Il m’arrive de regarder du porno, mais moins qu’avant. Ma sexualité a pas mal évolué ces derniers temps. J’ai eu une période où j’en matais beaucoup, mais j’ai voulu revenir à des séances de masturbation plus connectées à mon imaginaire. Par contre, je m’intéresse aux productions alternatives et aux films d’Erika Lust qui repensent le sexe et ses représentations. Et je vais faire un tour au Pornfilmfestival de Berlin et au What The Fuck Fest de Paris.

Enfin, j’ai deux expositions à venir. Une organisée fin avril par All Mecen et La Compagnie, un espace de coworking dédié à l’art. Il y aura une table ronde le soir du vernissage. Et les 28 et 29 avril, j’exposerai avec Scampi Club au Bunker 105 sur le thème des sexualités plurielles. Je fais aussi des photos pour le magazine érotique Le Bateau.

Tu vas participer à une table ronde à La Compagnie à Paris, intitulée “Art et génération Y : rupture ou continuité”. Comment définirais-tu ta génération ?

Je pense que ma génération est celle des sacrifiés. On est tous plutôt lucides et conscients que c’est difficile de mener la vie dont on rêve. On a pas trop de tunes, on fait parfois plusieurs jobs, mais on se donne les moyens d’atteindre nos objectifs. On veut d’abord exister pour nous plutôt que pour correspondre à ce que la société attend. Je suis entourée de personnes qui prennent des risques tous les jours pour faire ce qu’elles veulent vraiment.

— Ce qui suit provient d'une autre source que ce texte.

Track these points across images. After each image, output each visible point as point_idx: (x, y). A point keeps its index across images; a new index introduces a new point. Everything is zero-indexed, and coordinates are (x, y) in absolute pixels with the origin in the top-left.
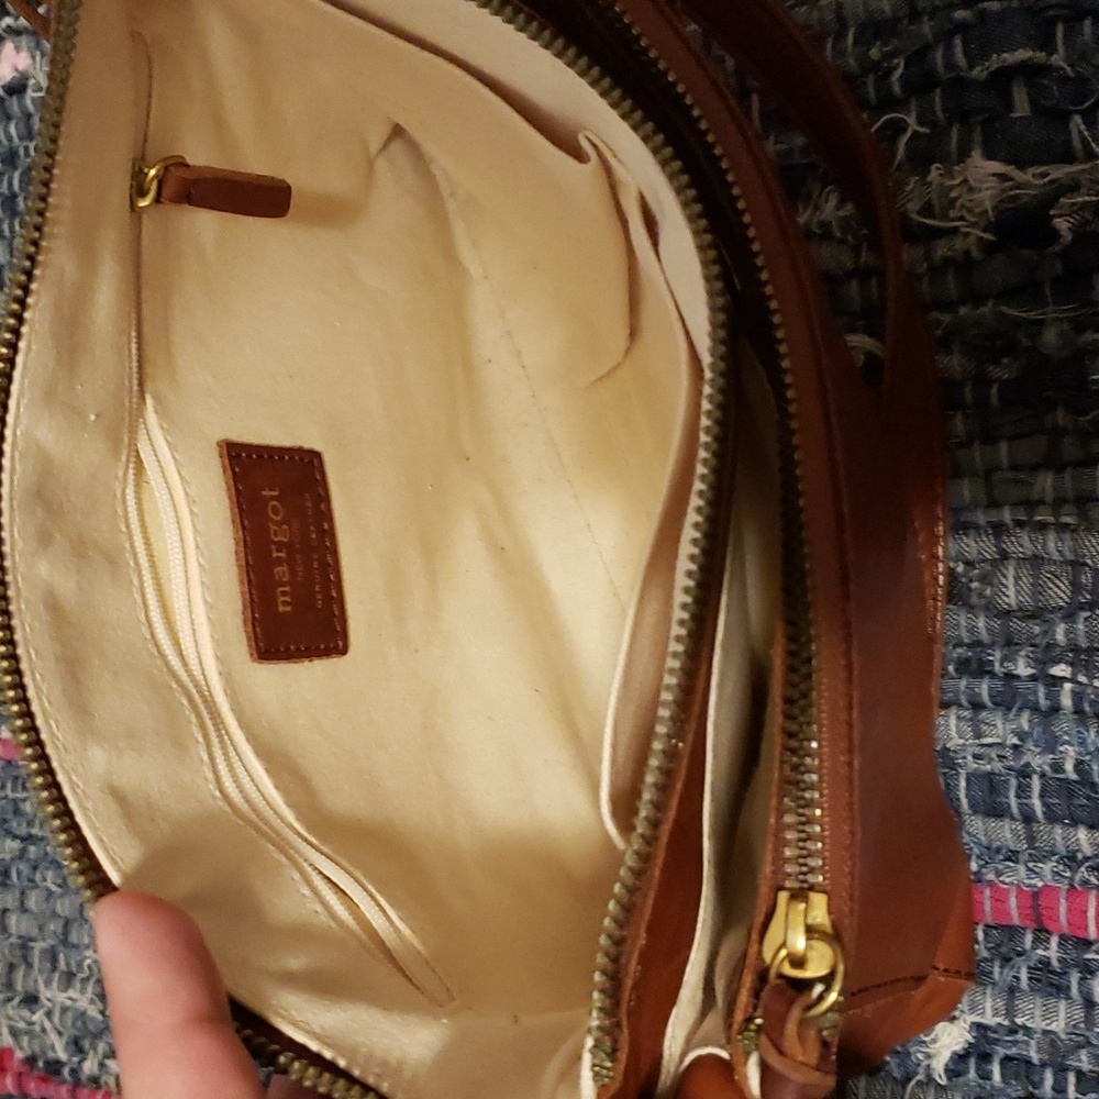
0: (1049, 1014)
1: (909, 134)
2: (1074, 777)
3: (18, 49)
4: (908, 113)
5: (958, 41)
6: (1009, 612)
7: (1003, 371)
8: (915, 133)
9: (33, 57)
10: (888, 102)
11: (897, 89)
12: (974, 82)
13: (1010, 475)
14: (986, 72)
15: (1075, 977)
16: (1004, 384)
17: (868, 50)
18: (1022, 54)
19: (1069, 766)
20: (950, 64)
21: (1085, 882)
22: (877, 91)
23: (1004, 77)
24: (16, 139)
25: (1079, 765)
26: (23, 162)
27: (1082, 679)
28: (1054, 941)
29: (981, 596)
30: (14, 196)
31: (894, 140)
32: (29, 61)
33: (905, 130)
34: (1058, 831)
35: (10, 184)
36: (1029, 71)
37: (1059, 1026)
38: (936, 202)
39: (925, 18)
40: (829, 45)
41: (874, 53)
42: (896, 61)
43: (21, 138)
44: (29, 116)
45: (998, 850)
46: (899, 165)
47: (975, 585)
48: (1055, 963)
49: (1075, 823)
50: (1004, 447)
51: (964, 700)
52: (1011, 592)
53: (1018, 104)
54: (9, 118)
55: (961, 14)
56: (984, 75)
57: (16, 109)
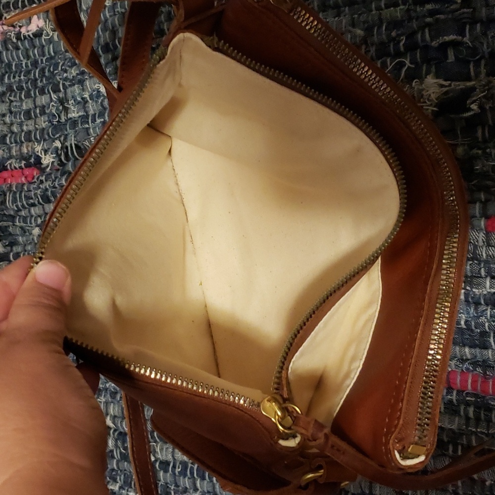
0: (451, 422)
1: (406, 68)
2: (465, 327)
3: (39, 18)
4: (406, 59)
5: (427, 31)
8: (409, 67)
9: (46, 22)
10: (398, 54)
11: (402, 49)
12: (432, 47)
14: (437, 44)
15: (462, 407)
17: (391, 33)
18: (452, 37)
19: (463, 323)
20: (423, 40)
21: (468, 369)
22: (394, 50)
23: (444, 46)
24: (37, 56)
25: (466, 321)
26: (40, 66)
27: (468, 288)
28: (455, 393)
30: (36, 80)
31: (400, 70)
32: (44, 23)
33: (405, 66)
34: (458, 348)
35: (35, 75)
36: (454, 44)
37: (455, 427)
38: (416, 95)
39: (414, 21)
40: (376, 30)
41: (394, 34)
42: (402, 38)
43: (39, 56)
44: (43, 46)
46: (402, 79)
48: (455, 401)
49: (464, 346)
53: (450, 57)
54: (35, 47)
55: (428, 20)
56: (437, 45)
57: (38, 43)
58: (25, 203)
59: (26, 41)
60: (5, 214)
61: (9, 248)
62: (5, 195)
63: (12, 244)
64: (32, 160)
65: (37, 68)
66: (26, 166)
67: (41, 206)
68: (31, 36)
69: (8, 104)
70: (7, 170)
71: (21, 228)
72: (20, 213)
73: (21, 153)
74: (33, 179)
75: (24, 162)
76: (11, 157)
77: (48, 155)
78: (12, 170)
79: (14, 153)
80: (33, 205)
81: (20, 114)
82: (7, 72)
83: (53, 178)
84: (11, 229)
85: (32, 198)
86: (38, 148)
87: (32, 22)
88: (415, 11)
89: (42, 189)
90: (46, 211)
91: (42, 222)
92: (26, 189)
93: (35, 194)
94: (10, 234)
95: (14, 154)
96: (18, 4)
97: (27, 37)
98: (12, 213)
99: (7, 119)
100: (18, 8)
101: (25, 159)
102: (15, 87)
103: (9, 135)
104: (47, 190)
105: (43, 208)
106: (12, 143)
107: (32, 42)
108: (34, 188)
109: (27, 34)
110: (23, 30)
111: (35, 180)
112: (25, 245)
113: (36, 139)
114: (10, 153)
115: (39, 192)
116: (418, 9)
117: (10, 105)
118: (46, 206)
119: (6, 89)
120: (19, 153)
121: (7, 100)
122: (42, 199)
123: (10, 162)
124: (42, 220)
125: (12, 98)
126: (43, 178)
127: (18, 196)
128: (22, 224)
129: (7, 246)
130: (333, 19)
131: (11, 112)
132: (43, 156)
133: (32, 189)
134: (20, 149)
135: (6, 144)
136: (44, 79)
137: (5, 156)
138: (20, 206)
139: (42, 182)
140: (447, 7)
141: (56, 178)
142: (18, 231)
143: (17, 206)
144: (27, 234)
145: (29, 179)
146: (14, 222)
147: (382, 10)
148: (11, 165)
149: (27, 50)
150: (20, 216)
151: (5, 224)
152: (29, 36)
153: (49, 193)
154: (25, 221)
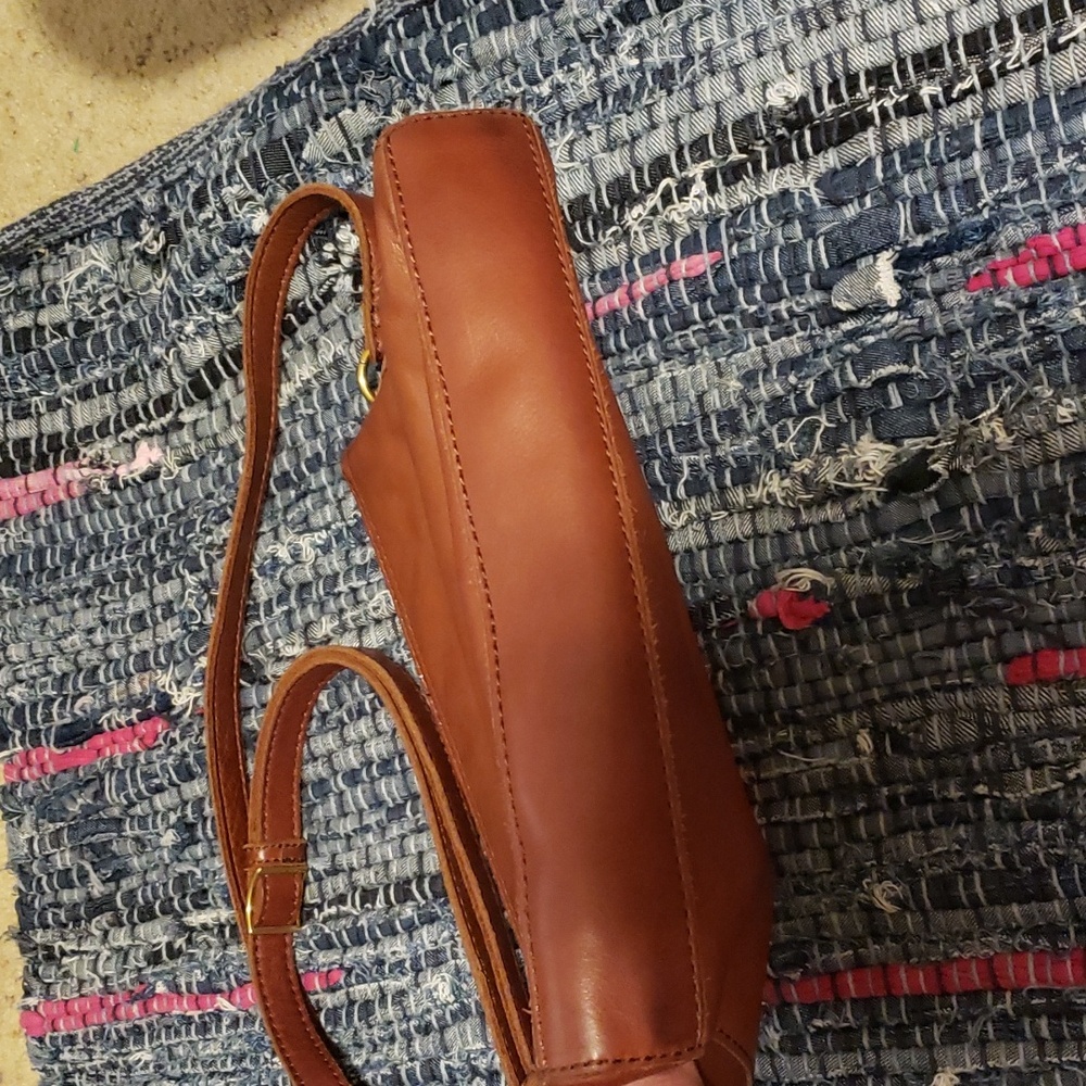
0: (1012, 1055)
1: (821, 430)
2: (1003, 867)
3: (150, 446)
4: (820, 414)
5: (848, 364)
6: (938, 753)
7: (909, 583)
8: (827, 428)
9: (164, 451)
10: (806, 410)
11: (810, 401)
12: (861, 390)
13: (926, 654)
15: (1027, 1022)
16: (911, 592)
17: (788, 378)
18: (891, 369)
19: (998, 859)
20: (845, 380)
21: (1023, 945)
22: (798, 405)
23: (882, 383)
24: (151, 515)
25: (1005, 857)
26: (159, 530)
27: (996, 794)
28: (1008, 995)
29: (916, 742)
30: (151, 557)
31: (812, 435)
32: (161, 454)
33: (819, 427)
34: (998, 908)
35: (148, 548)
36: (900, 379)
37: (1019, 1063)
38: (845, 471)
39: (824, 353)
40: (761, 378)
41: (792, 379)
42: (808, 383)
43: (155, 513)
44: (162, 495)
45: (957, 933)
46: (818, 449)
47: (911, 734)
48: (1011, 1012)
49: (1009, 903)
50: (917, 635)
51: (916, 825)
52: (937, 738)
53: (893, 400)
54: (145, 499)
55: (847, 347)
56: (869, 384)
57: (151, 490)
58: (142, 787)
59: (129, 491)
60: (101, 819)
61: (112, 885)
62: (102, 780)
63: (119, 875)
64: (153, 705)
65: (152, 536)
66: (141, 718)
67: (174, 790)
68: (139, 480)
69: (98, 609)
70: (102, 732)
71: (137, 839)
72: (132, 811)
73: (130, 696)
74: (156, 739)
75: (135, 711)
76: (108, 708)
77: (184, 689)
78: (112, 729)
79: (114, 696)
80: (159, 789)
81: (123, 623)
82: (92, 552)
83: (197, 730)
84: (114, 847)
85: (157, 776)
86: (164, 680)
87: (137, 454)
88: (823, 337)
89: (176, 754)
90: (185, 797)
91: (179, 818)
92: (143, 761)
93: (163, 767)
94: (115, 856)
95: (116, 698)
96: (108, 427)
97: (131, 482)
98: (116, 812)
99: (99, 638)
100: (109, 433)
101: (138, 704)
102: (110, 577)
103: (104, 666)
104: (185, 755)
105: (179, 792)
106: (109, 680)
107: (141, 491)
108: (158, 757)
109: (129, 477)
110: (122, 472)
111: (161, 741)
112: (146, 872)
113: (158, 663)
114: (107, 700)
115: (170, 760)
116: (829, 334)
117: (102, 611)
118: (185, 787)
119: (94, 583)
120: (124, 696)
121: (97, 602)
122: (177, 773)
123: (107, 715)
124: (179, 814)
125: (105, 597)
126: (176, 734)
127: (128, 776)
128: (138, 832)
129: (109, 880)
130: (684, 371)
131: (105, 623)
132: (174, 692)
133: (154, 758)
134: (127, 688)
135: (99, 683)
136: (168, 553)
137: (97, 706)
138: (132, 796)
139: (173, 742)
140: (877, 321)
141: (201, 730)
142: (130, 847)
143: (127, 797)
144: (149, 849)
145: (149, 741)
146: (120, 831)
147: (766, 343)
148: (109, 721)
149: (130, 505)
150: (132, 817)
151: (103, 837)
152: (134, 480)
153: (191, 760)
154: (143, 825)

Ça me fait rager qu’on parle de notre génération comme étant instable, impulsive et individualiste. Les modèles d’antan ne m’ont jamais fait rêver : m’installer avec mon mec, faire trois enfants et signer un CDI pour la vie. J’ai 28 ans et je veux m’explorer sous tous les angles avant de réfléchir à quoi que ce soit qui ressemble à un truc stable et durable. Mais je suis plutôt optimiste sur l’avenir. En fait, avoir conscience que je ne dois rien attendre de la vie me rend optimiste. Je me laisse surprendre et j’agis instinctivement.